If indeed we aim to emulate Moshe Rabbenu and his declaration that ALL of Bnei Yisrael are coming us, we ought to ask ourselves, why did he mention נערינו (our youths), and then also בבנינו ובבנותינו (with our sons and daughters)? Isn’t that just repetitive?
Malbim suggest that “with our youths and with our elders” was a general response meaning “We are all going,” but then he turned to Pharaoh and was very specific. To you, Pharaoh, this may seem contradictory, but to us there is no contradiction. We cannot properly celebrate with our God, unless everyone, including our women and children are with us.

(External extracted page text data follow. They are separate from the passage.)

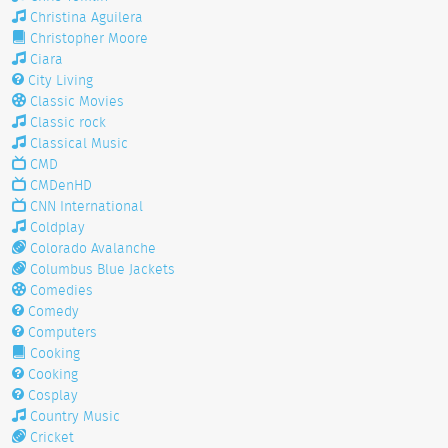
Christina Aguilera
Christopher Moore
Ciara
City Living
Classic Movies
Classic rock
Classical Music
CMD
CMDenHD
CNN International
Coldplay
Colorado Avalanche
Columbus Blue Jackets
Comedies
Comedy
Computers
Cooking
Cooking
Cosplay
Country Music
Cricket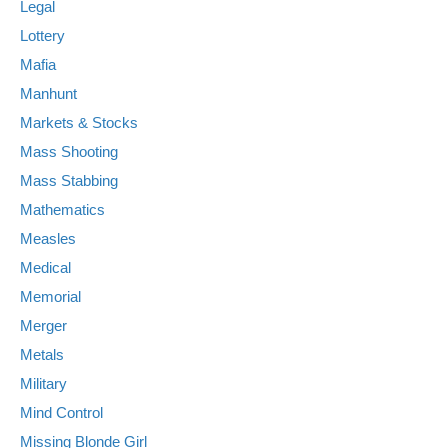
Legal
Lottery
Mafia
Manhunt
Markets & Stocks
Mass Shooting
Mass Stabbing
Mathematics
Measles
Medical
Memorial
Merger
Metals
Military
Mind Control
Missing Blonde Girl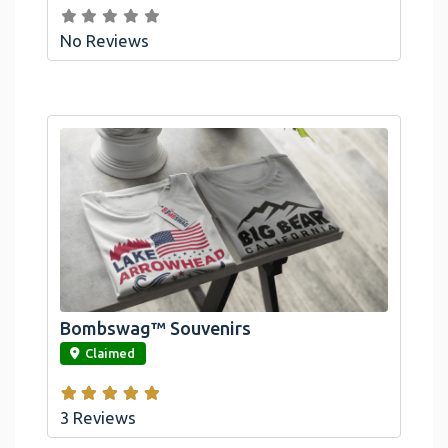
No Reviews
Bombswag™ Souvenirs
link
Claimed
3 Reviews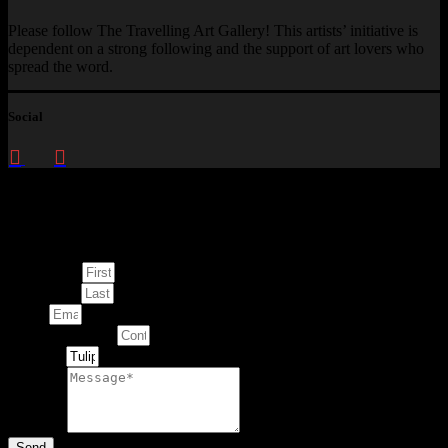
Please follow The Travelling Art Gallery! This artists’ initiative is
dependent on a strong following and the support of art lovers who
spread the word.
Social
Enquire about
This Artwork
First Name
Last Name
Email
Contact Number
Artwork
Message
Send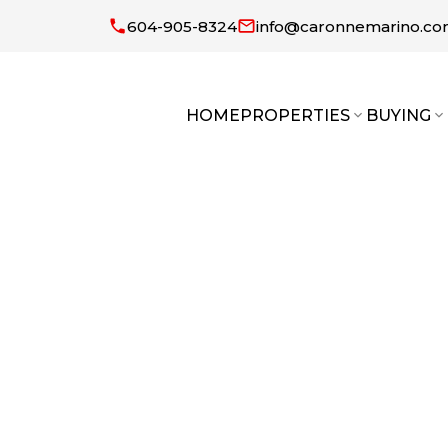
604-905-8324
info@caronnemarino.c
HOME
PROPERTIES
BUYING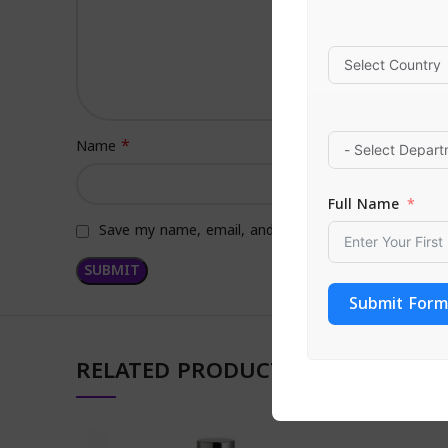
*
Name
Full Name
Save my name, email, and website in this browser f
Submit Form
RELATED PRODUCTS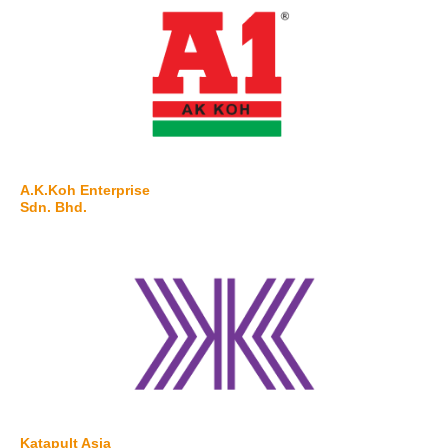
A.K.Koh Enterprise
Sdn. Bhd.
Katapult Asia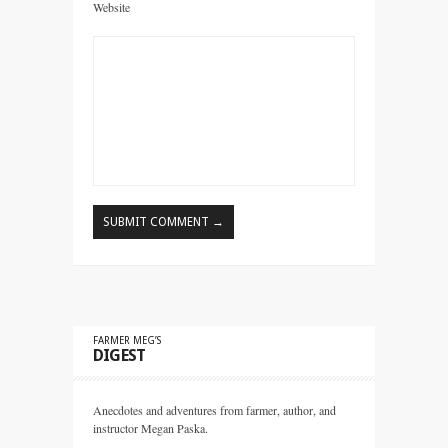
Website
FARMER MEG’S
DIGEST
Anecdotes and adventures from farmer, author, and
instructor Megan Paska.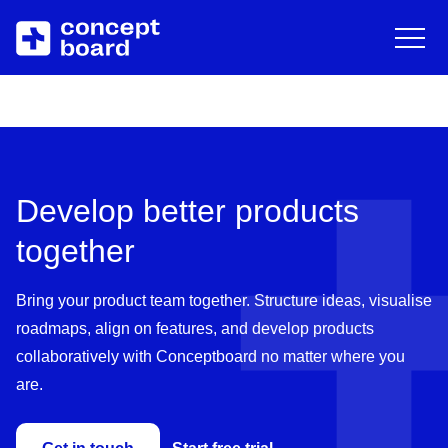
DE
EN
Deutsch
Engli
Skip to main content
About us
Resources
Career
Blog
Develop better products
Contact
Trainings & Events
together
Downloads/Whitepaper
Bring your product team together. Structure ideas, visualise
roadmaps, align on features, and develop products
Help Center
collaboratively with Conceptboard no matter where you
are.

Netziv writes, “Everyone is obligated to serve God like the men (who Pharaoh felt were the only ones who had an obligation). While it may be true that the children are not involved in our service of God, but we will nevertheless be going with them (they are coming too!), for this is what a celebration of our God is: It is SIMCHA (joyous), and we are incapable of rejoicing when we are without our sons and daughters…”
R Shimon Sofer/Shreiber (grandson of Chasam Sofer) wrote, “It is known that the main people involved in the service are the adult males and the older sons – both to bring offerings, and to foster a celebratory feeling with their sons and daughters… [but] when it comes to traveling the little boys and girls go first, followed by the older children, and then the fathers, so the youngsters can be supervised and watched. If the fathers go in front, who is watching those who are following behind them? [Explaining the cantellation marks on בבנינו ובבנותינו…] Moshe was indicating that our youths and our elderly are the most important, and that our sons and daughters walk first."
Moshe Rabbenu was teaching Pharaoh, and setting for the record for us to remember as well, that we ought not misplace our true priorities. We should be blessed to hear the sounds of children in our shuls. And may we, like Rav Amital, never be bothered by the noises of children. They are, after all, the only hope for our future.